Given task
Render the stretch from the first line through the line that contains "collector number: 1002" as a Markdown table with the columns Row and Line, giving each line a row number and leaving out blank lines.

╭─ Provided entries

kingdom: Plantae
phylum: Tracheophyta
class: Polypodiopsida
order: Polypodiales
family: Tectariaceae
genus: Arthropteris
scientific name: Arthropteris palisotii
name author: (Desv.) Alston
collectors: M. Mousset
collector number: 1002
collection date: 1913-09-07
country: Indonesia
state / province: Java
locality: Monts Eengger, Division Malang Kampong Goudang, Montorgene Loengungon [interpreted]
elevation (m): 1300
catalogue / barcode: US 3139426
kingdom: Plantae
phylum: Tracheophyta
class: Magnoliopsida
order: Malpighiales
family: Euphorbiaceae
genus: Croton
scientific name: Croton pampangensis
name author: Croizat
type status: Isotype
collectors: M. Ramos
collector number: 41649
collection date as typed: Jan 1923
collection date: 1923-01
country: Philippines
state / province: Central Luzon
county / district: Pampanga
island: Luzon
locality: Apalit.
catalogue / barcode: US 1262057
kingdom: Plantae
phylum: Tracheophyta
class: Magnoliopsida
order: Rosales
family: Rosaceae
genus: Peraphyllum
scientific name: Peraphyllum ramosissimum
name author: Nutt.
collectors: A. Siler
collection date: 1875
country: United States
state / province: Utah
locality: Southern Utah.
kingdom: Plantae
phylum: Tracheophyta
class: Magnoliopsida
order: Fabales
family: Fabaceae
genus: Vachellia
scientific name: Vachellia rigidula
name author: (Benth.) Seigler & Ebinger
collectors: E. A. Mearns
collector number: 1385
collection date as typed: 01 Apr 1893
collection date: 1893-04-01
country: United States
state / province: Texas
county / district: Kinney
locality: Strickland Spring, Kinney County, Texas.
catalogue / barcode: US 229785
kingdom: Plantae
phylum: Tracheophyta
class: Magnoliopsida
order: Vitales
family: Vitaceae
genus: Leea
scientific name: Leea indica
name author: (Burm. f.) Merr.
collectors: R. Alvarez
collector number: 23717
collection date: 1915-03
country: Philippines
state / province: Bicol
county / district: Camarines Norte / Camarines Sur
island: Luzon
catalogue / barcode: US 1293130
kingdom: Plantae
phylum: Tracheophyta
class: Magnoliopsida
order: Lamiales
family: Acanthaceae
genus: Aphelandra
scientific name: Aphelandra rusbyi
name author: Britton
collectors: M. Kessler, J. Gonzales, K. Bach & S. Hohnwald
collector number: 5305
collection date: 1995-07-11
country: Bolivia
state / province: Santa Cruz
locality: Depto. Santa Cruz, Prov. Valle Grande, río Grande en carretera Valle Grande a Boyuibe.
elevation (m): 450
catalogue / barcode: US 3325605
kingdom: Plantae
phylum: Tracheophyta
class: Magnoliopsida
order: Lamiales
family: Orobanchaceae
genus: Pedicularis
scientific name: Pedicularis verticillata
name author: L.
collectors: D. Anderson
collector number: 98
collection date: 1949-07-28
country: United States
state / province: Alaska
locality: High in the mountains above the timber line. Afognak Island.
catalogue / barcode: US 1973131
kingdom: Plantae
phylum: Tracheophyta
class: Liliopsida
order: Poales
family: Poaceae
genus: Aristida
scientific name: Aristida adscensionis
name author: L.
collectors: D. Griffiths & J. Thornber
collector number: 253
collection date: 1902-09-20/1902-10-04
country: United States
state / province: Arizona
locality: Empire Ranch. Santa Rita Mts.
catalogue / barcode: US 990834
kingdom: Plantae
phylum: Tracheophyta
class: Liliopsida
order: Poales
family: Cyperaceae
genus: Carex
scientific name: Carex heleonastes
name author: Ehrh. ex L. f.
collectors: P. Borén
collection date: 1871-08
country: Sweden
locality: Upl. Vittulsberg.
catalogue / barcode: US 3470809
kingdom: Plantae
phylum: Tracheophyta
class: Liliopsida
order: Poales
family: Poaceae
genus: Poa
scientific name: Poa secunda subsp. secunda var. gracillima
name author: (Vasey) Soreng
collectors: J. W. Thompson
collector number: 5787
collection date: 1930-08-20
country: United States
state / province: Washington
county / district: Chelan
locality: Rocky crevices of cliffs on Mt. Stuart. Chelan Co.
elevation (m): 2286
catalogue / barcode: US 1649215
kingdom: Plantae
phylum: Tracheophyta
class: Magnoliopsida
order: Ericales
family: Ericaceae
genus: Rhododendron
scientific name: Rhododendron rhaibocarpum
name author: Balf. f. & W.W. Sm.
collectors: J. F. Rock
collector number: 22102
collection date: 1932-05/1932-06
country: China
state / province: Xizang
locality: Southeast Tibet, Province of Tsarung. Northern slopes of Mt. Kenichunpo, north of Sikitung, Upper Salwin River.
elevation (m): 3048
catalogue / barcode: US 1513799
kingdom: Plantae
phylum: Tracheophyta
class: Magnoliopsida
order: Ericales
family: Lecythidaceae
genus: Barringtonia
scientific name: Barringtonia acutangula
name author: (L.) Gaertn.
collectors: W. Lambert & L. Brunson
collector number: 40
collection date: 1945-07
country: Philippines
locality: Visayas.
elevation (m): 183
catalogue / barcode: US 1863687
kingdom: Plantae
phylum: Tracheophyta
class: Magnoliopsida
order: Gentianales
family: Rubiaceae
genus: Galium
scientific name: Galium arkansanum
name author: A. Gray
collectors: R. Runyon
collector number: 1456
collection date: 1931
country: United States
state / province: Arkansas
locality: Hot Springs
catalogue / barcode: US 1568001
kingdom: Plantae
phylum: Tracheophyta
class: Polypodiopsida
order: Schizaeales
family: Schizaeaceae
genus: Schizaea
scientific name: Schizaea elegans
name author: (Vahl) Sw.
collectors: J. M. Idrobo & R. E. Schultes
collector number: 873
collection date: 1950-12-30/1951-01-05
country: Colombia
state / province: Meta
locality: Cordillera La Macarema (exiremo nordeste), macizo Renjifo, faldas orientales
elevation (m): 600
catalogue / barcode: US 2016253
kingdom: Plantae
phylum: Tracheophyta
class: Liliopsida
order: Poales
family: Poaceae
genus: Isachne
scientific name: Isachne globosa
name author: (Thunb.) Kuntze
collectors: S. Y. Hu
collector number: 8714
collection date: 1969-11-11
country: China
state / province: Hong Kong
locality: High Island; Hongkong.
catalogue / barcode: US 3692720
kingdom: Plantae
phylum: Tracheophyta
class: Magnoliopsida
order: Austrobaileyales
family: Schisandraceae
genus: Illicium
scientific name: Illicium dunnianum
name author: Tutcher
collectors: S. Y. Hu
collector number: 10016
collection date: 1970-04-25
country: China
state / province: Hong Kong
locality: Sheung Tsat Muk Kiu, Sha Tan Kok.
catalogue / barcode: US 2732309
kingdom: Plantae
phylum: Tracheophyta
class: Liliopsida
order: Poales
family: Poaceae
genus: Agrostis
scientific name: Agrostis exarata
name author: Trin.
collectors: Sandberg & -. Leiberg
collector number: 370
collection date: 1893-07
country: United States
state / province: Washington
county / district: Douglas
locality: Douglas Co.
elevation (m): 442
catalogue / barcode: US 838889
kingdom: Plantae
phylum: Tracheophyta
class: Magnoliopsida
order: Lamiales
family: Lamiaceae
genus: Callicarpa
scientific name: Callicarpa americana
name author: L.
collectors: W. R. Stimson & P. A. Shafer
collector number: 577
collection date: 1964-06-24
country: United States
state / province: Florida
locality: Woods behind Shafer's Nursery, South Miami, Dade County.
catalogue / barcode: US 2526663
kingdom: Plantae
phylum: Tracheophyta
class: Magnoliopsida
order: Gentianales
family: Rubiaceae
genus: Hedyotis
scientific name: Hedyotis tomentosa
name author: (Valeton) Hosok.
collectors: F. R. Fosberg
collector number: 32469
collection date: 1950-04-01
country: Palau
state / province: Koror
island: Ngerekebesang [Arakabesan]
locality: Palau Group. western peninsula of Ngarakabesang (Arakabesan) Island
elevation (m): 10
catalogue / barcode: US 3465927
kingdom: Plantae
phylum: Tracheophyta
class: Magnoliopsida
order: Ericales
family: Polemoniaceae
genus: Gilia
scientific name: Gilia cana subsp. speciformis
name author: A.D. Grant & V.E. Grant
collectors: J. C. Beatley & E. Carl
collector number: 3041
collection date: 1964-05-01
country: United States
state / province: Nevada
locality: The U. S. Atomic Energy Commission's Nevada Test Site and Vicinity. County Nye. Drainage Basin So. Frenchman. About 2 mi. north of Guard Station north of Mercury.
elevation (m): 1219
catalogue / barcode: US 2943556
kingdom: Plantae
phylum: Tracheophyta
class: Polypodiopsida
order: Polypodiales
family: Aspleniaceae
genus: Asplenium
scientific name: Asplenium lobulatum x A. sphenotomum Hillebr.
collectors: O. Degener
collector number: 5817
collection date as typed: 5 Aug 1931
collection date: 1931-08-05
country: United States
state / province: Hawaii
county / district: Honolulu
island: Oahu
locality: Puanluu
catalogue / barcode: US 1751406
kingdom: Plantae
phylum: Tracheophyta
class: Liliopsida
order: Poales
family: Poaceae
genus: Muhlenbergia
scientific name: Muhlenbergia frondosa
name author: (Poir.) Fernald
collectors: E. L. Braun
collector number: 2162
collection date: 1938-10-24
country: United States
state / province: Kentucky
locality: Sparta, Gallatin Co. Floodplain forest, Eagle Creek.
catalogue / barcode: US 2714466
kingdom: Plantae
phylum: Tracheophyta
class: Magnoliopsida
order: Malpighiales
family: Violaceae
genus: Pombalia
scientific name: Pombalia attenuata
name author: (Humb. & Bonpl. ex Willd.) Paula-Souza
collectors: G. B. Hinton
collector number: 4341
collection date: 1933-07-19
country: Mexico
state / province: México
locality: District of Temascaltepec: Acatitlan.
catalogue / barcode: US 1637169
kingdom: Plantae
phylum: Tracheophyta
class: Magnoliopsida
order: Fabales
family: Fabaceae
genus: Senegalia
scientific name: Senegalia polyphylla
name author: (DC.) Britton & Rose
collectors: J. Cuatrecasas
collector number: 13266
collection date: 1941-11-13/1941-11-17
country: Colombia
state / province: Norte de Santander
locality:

╰─

Written answer
| Row | Line |
|---|---|
| 1 | kingdom: Plantae |
| 2 | phylum: Tracheophyta |
| 3 | class: Polypodiopsida |
| 4 | order: Polypodiales |
| 5 | family: Tectariaceae |
| 6 | genus: Arthropteris |
| 7 | scientific name: Arthropteris palisotii |
| 8 | name author: (Desv.) Alston |
| 9 | collectors: M. Mousset |
| 10 | collector number: 1002 |